[Stored rows]:
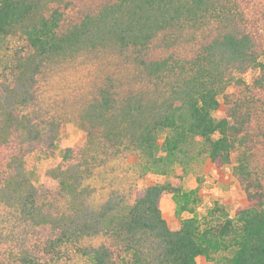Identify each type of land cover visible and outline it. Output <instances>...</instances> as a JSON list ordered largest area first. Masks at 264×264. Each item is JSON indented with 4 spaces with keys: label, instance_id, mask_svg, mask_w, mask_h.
Returning a JSON list of instances; mask_svg holds the SVG:
<instances>
[{
    "label": "trees",
    "instance_id": "1",
    "mask_svg": "<svg viewBox=\"0 0 264 264\" xmlns=\"http://www.w3.org/2000/svg\"><path fill=\"white\" fill-rule=\"evenodd\" d=\"M61 4L34 20L36 5L30 0H0V43L13 33L21 35L19 47L6 57L14 86L3 82L8 69L0 71V116L5 119L0 121V217L11 223L21 215L28 228L26 235L20 225L5 231L2 224L0 264L54 260L61 243L75 245L81 236L100 233L103 220L117 208L112 194L96 214L74 221L58 237L38 236L39 228L46 227L40 206H47L52 194H38L20 172L23 155L13 151L11 139L14 129L30 135L33 129L44 131L35 106L45 100L43 83L55 69L73 77L69 100L62 98L61 107L71 106V112L90 122L97 116L106 126L115 121V132L123 121L135 125L137 117L151 118L140 140L152 146L154 137L168 130L166 147L173 152L199 139L213 166L234 165L247 199L235 218L204 229L198 218H190L174 231L162 216L167 187L137 189L132 208L109 233L117 250L94 248L92 264H197L198 257L213 262L220 252L229 253L226 264H264V156L256 166L246 155H264V64L259 61L264 55V0ZM255 69L259 72L247 81L245 75ZM230 84L233 92L226 93ZM121 135H115L116 143ZM13 237L22 239L21 248L14 247Z\"/></svg>",
    "mask_w": 264,
    "mask_h": 264
},
{
    "label": "rangeland",
    "instance_id": "2",
    "mask_svg": "<svg viewBox=\"0 0 264 264\" xmlns=\"http://www.w3.org/2000/svg\"><path fill=\"white\" fill-rule=\"evenodd\" d=\"M30 1L36 5L32 19L37 20L48 16L61 3L64 5L65 0ZM20 36V33H13L0 43V71L8 69L3 82L11 84V87L14 86L15 74L11 73V65L7 67L6 57L13 53L10 49L19 47ZM259 61L264 64V55ZM253 72L258 73L259 70H251L244 78L249 81ZM47 77L43 83L47 93L45 100L41 98L35 106L41 123L46 126L44 131L37 133L33 129L34 133L30 135L29 130L20 128L16 132L14 129L11 139L13 151L23 155V166L18 168L20 172L23 170L38 194H52L47 206H40L39 216L44 218L46 227L39 228L38 236L45 239L54 235L58 237L61 229H72L74 221L96 214L112 194L117 208L103 220L100 233L90 232L81 236L75 245L74 242L61 243V254L45 264H92L91 252L94 248L105 245L116 251V240L109 236L110 231L132 208L135 191L150 185L163 184L167 187L163 194L162 216L174 231L190 218H198L202 229L226 217L235 218L236 209L247 204L246 196L235 179L234 165L213 166L207 147L199 139L173 152L166 147V139L171 136L168 130L159 132L152 140V146L140 140L141 133L153 120L151 118L137 117L135 125L123 121L122 129L117 132L115 127L118 123L115 121L106 126L97 116L90 122L83 119L80 112H71V106L61 107L62 98L68 97V101L70 97L67 96V88L73 85L71 72L55 69ZM225 92H233V86L228 85ZM220 99L222 103V97ZM27 111L29 114L30 109ZM15 118L13 123H17ZM1 120H5L4 117L0 116ZM83 125L91 127L89 133ZM120 132V143H116L119 137L115 135ZM35 134H40L39 138ZM114 143L117 144L115 148ZM246 155L256 166L264 156L251 151ZM64 184L66 187H63ZM11 208L16 210L17 205H11ZM213 209L215 215L211 214ZM20 219L21 215L13 221L11 219L10 223L0 217V227L3 224L5 231H10V228L20 225L21 232L27 235L28 228ZM12 240L16 241L14 237ZM21 241L12 243L15 248H21ZM0 247L3 248L2 245ZM228 256L229 253L220 252L213 262L200 256L197 264H226L224 257Z\"/></svg>",
    "mask_w": 264,
    "mask_h": 264
}]
</instances>
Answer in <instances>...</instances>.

[Required work]: Reproduce all of the lines above verbatim, leaving out the pictures.

[Task solution]:
Identify each type of land cover visible and outline it. Output <instances>...</instances> as a JSON list ordered largest area first. Masks at 264×264. Each item is JSON indented with 4 spaces with keys: label, instance_id, mask_svg, mask_w, mask_h.
Returning a JSON list of instances; mask_svg holds the SVG:
<instances>
[{
    "label": "trees",
    "instance_id": "1",
    "mask_svg": "<svg viewBox=\"0 0 264 264\" xmlns=\"http://www.w3.org/2000/svg\"><path fill=\"white\" fill-rule=\"evenodd\" d=\"M61 4L34 20L36 5L30 0H0V43L13 33L21 35L19 47L6 57L14 86L3 82L8 69L0 71V116L5 119L0 121V217L11 223L21 215L28 228L26 235L20 225L5 231L2 224L0 264L54 260L61 243L75 245L81 236L100 233L103 220L117 208L112 194L96 214L74 221L58 237L38 236L39 228L46 227L40 206H47L52 194H38L20 172L23 155L13 151L11 139L14 129L30 135L33 129L44 131L35 106L45 100L43 83L55 69L73 77L69 100L62 98L61 107L71 106V112L90 122L97 116L106 126L115 121V132L123 121L135 125L137 117L151 118L140 140L152 146L154 137L168 130L166 147L173 152L199 139L213 166L234 165L247 199L235 218L204 229L198 218H190L174 231L162 216L167 187L137 189L132 208L109 233L117 250L94 248L92 264H197L198 257L213 262L220 252L229 253L226 264H264V156L256 166L246 155H264V64L259 61L264 55V0ZM255 69L259 72L247 81L245 75ZM230 84L233 92L226 93ZM121 135H115L116 143ZM13 237L22 239L21 248L14 247Z\"/></svg>",
    "mask_w": 264,
    "mask_h": 264
},
{
    "label": "rangeland",
    "instance_id": "2",
    "mask_svg": "<svg viewBox=\"0 0 264 264\" xmlns=\"http://www.w3.org/2000/svg\"><path fill=\"white\" fill-rule=\"evenodd\" d=\"M30 1L36 5L32 19L37 20L48 16L61 3L64 5L65 0ZM20 36V33H13L0 43V71L8 69L3 82L11 84V87L14 86L15 74L11 73V65L7 67L6 57L13 53L10 49L19 47ZM259 61L264 64V55ZM253 72L258 73L259 70H251L244 78L249 81ZM47 77L43 83L47 93L45 100L41 98L35 106L41 123L46 126L44 131L37 133L33 129L34 133L30 135L29 130L20 128L16 132L14 129L11 139L13 151L23 155V166L18 168L20 172L23 170L38 194H52L47 206H40L39 216L44 218L46 227L39 228L38 236L45 239L54 235L58 237L61 229H72L74 221L96 214L112 194L117 208L103 220L100 233L90 232L81 236L75 245L74 242L61 243V254L45 264H92L91 252L94 248L105 245L116 251V240L109 236L110 231L132 208L135 191L150 185L163 184L167 187L163 194L162 216L174 231L190 218H198L202 229L226 217L235 218L236 209L247 204L246 196L235 179L234 165L213 166L207 147L199 139L173 152L166 147V139L171 136L168 130L159 132L152 140V146L140 140L141 133L153 120L151 118L137 117L135 125L123 121L122 129L117 132L115 127L118 123L115 121L106 126L97 116L90 122L83 119L80 112H71V106L61 107L62 98L68 97V101L70 97L67 96V88L73 85L71 72L55 69ZM225 92H233V86L228 85ZM220 99L222 103V97ZM27 111L29 114L30 109ZM15 118L13 123H17ZM1 120H5L4 117L0 116ZM83 125L91 127L89 133ZM120 132V143H116L119 137L115 135ZM35 134H40L39 138ZM114 143L117 144L115 148ZM246 155L256 166L264 156L251 151ZM64 184L66 187H63ZM11 208L16 210L17 205H11ZM213 209L215 215L211 214ZM20 219L21 215L13 221L11 219L10 223L0 217V227L3 224L5 231H10V228L20 225L21 232L27 235L28 228ZM12 240L16 241L14 237ZM21 241L12 243L15 248H21ZM0 247L3 248L2 245ZM228 256L229 253L220 252L213 262L200 256L197 264H226L224 257Z\"/></svg>",
    "mask_w": 264,
    "mask_h": 264
}]
</instances>
Answer in <instances>...</instances>.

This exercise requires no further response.